*Selection*
(begin)

[HN Gopher] Why does musl make my Rust code so slow? (2020)
       ___________________________________________________________________
        
       Why does musl make my Rust code so slow? (2020)
        
       Author : croemer
       Score  : 44 points
       Date   : 2023-12-12 18:13 UTC (4 hours ago)
        
 (HTM) web link (andygrove.io)
 (TXT) w3m dump (andygrove.io)
        
       | croemer wrote:
       | This appears to still be an issue in late 2023 when using the
       | default allocator, as I discovered here:
       | https://github.com/nextstrain/nextclade/issues/1338
        
       | croemer wrote:
       | Previous discussion in 2020:
       | https://news.ycombinator.com/item?id=23080290
        
         | dang wrote:
         | Thanks! Macroexpanded:
         | 
         |  _Why does musl make my Rust code so slow?_ -
         | https://news.ycombinator.com/item?id=23080290 - May 2020 (72
         | comments)
        
       | flohofwoe wrote:
       | Hmm... if the allocator affects performance so much, then maybe
       | the code simply uses the allocator too frequently?
       | 
       | In C++, if someone starts frantically searching for a faster
       | general purpose allocator then it's usually a sign of putting
       | each C++ object into its own heap allocation behind a smart
       | pointer, creating and destroying tiny objects all the time, and
       | then wondering why so much time is spent in the allocator.
        
         | a_humean wrote:
         | Not sure its right to blame the code when changing the base
         | image/allocator results in 30x performance improvements on the
         | same hardware. I would be inclined to blame a poor choice of
         | base image/allocator.
        
           | croemer wrote:
           | It's not a docker thing, we're getting the same 30x
           | performance hit without using docker, simply compiling musl
           | vs glibc binaries with the default allocator chosen by Rust.

(end)

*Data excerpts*
(begin)

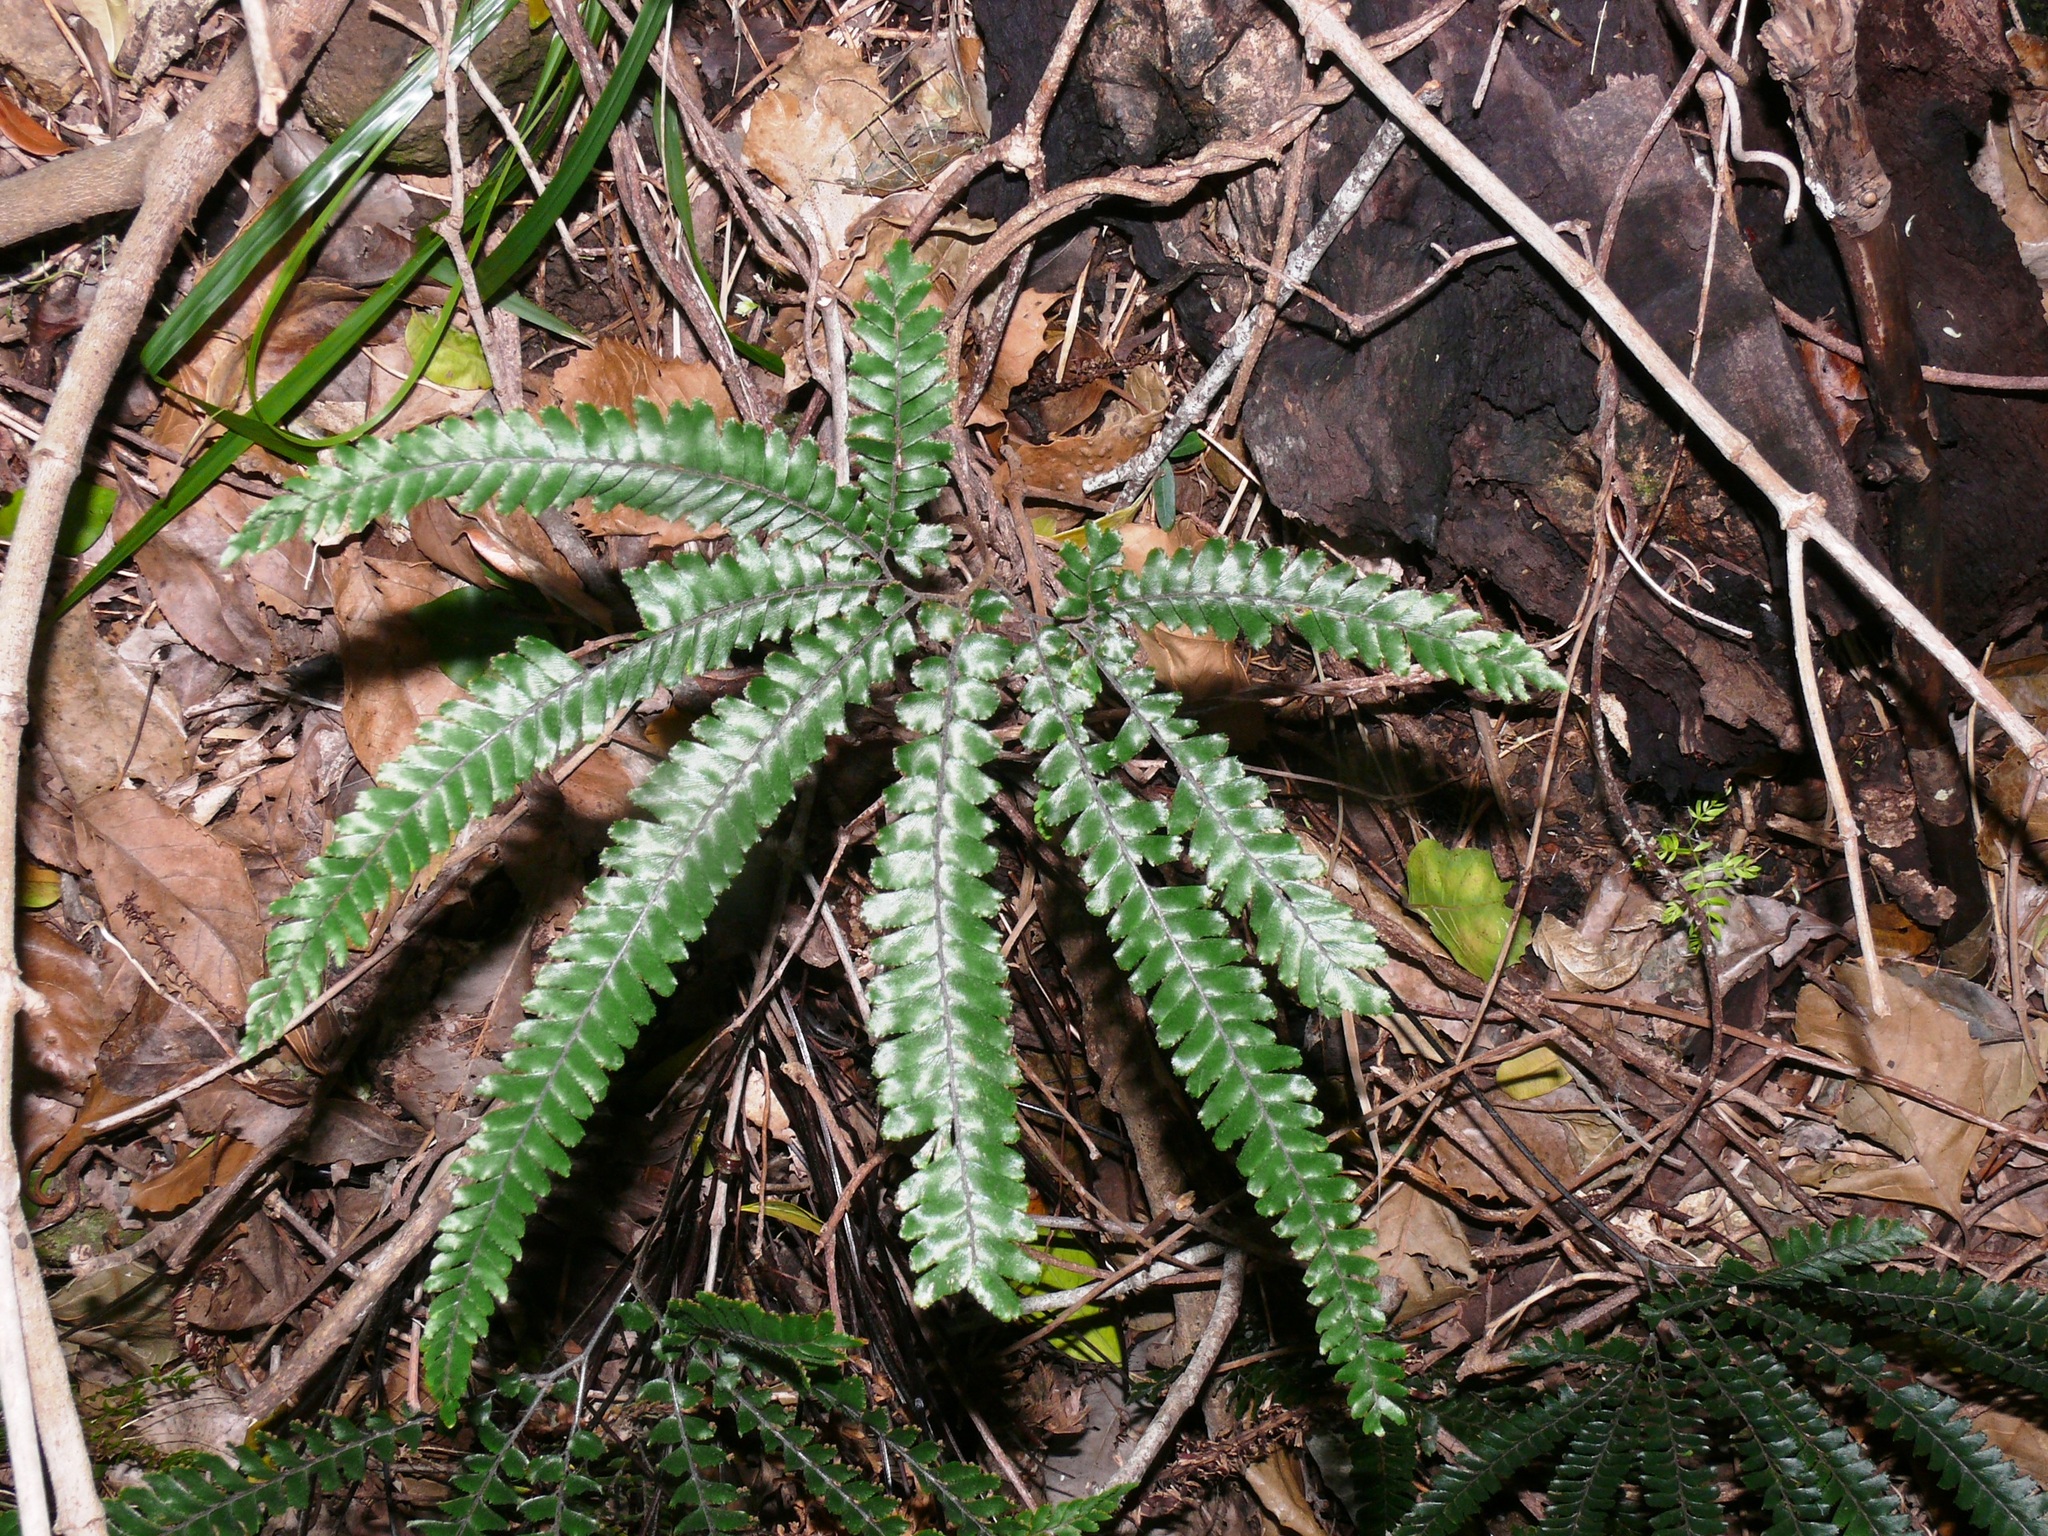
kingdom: Plantae
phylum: Tracheophyta
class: Polypodiopsida
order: Polypodiales
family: Pteridaceae
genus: Adiantum
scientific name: Adiantum hispidulum
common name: Rough maidenhair
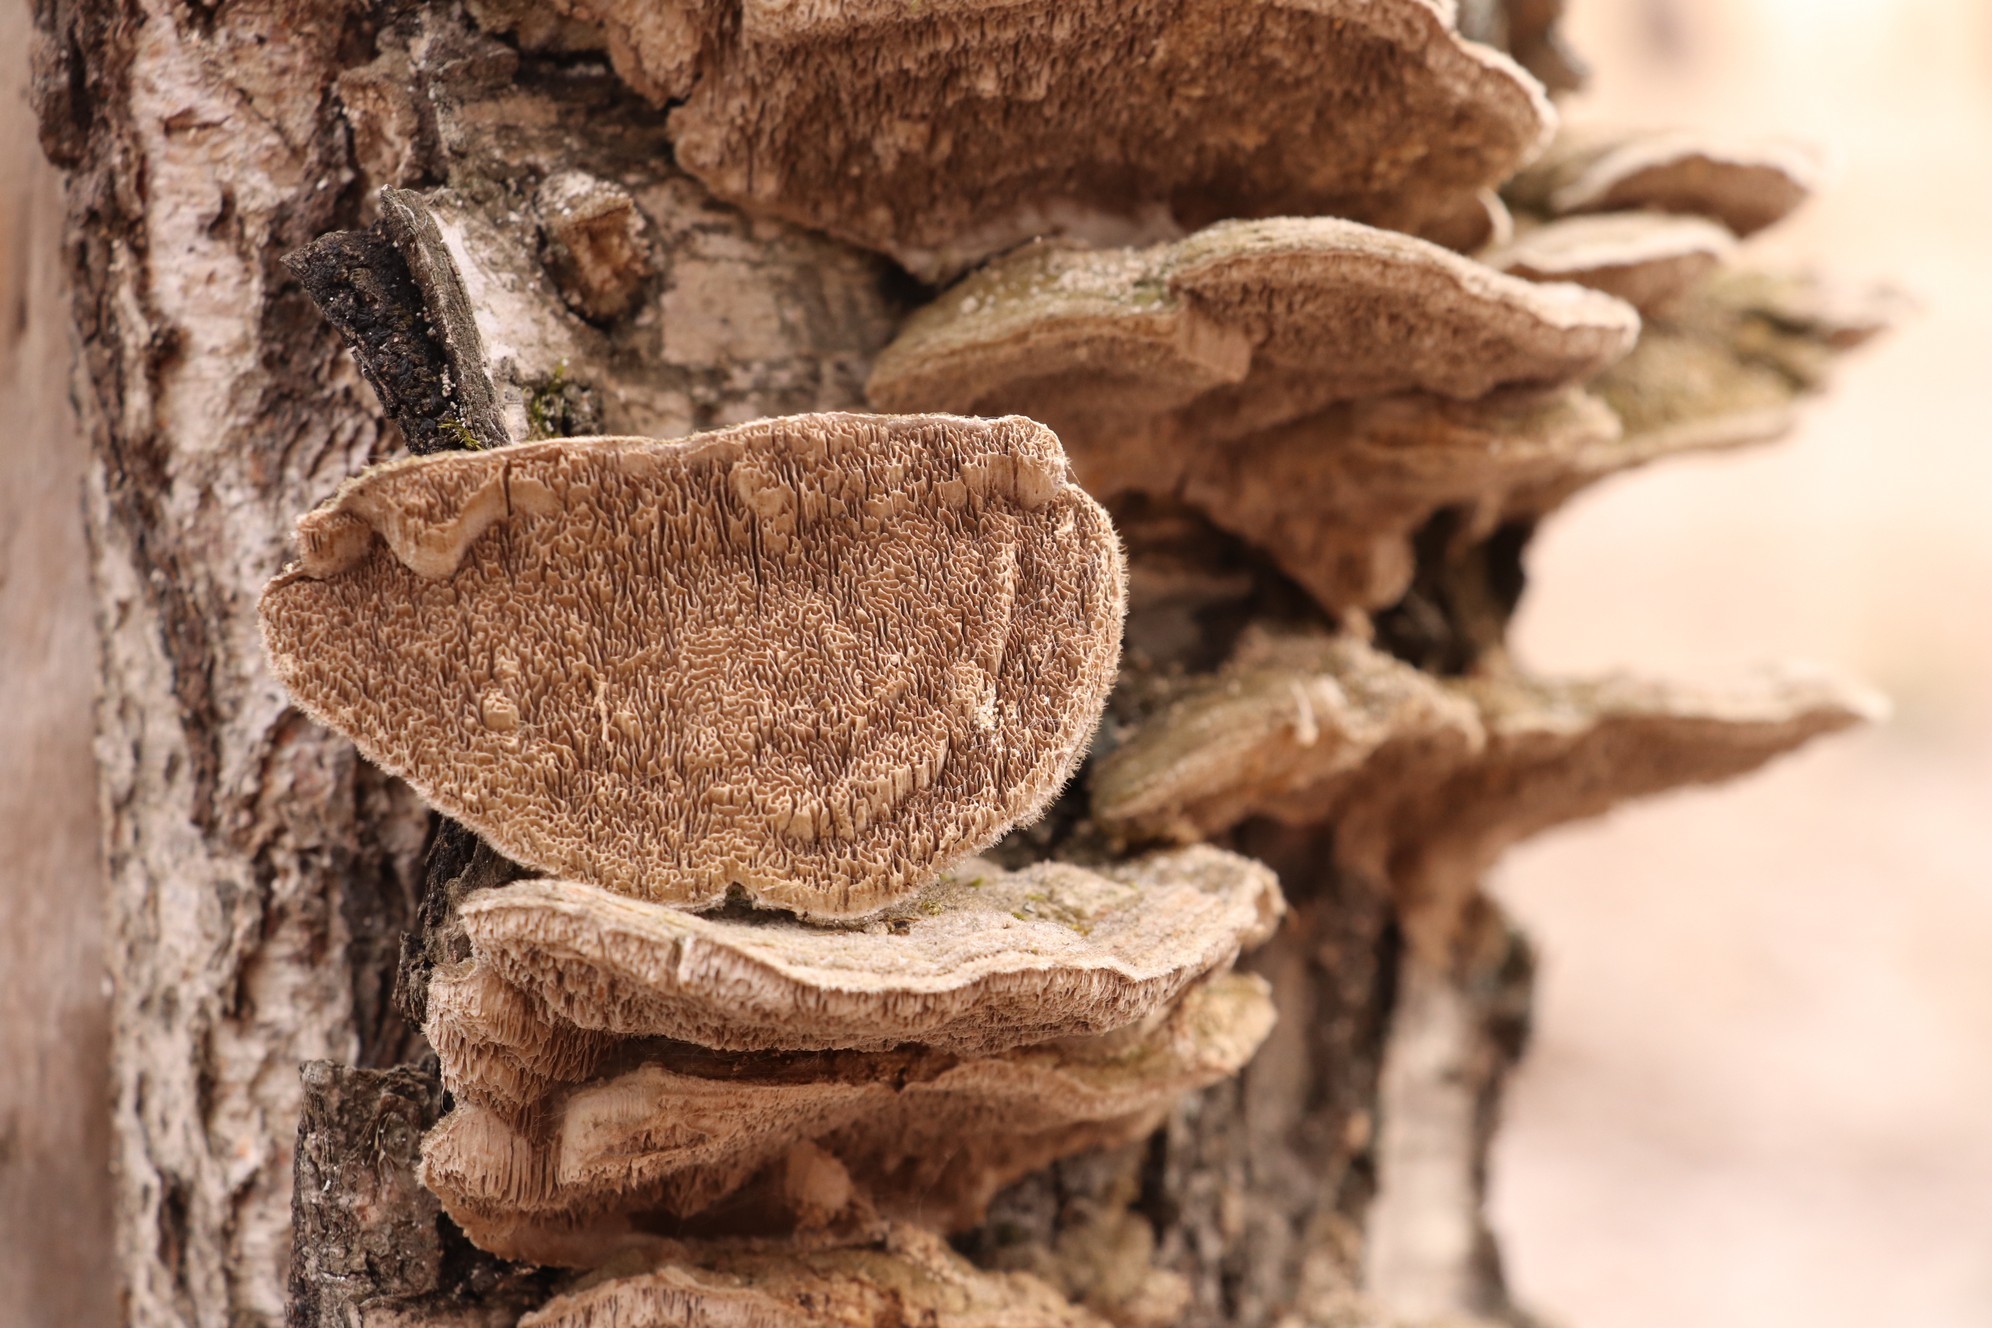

(end)

*Goals*
1 – Translate this sentence from the musl thread into Spanish: "I would be inclined to blame a poor choice of base image/allocator."
2 – In the records, switch "name" to "label" and change nothing else. Begin at the line that has "phylum: Tracheophyta" and stop at the end of the records. Omit the pictures.

*Task-by-task results*
1 – Me inclinaría a culpar a una mala elección de imagen base/asignador.

2 –
phylum: Tracheophyta
class: Polypodiopsida
order: Polypodiales
family: Pteridaceae
genus: Adiantum
scientific label: Adiantum hispidulum
common label: Rough maidenhair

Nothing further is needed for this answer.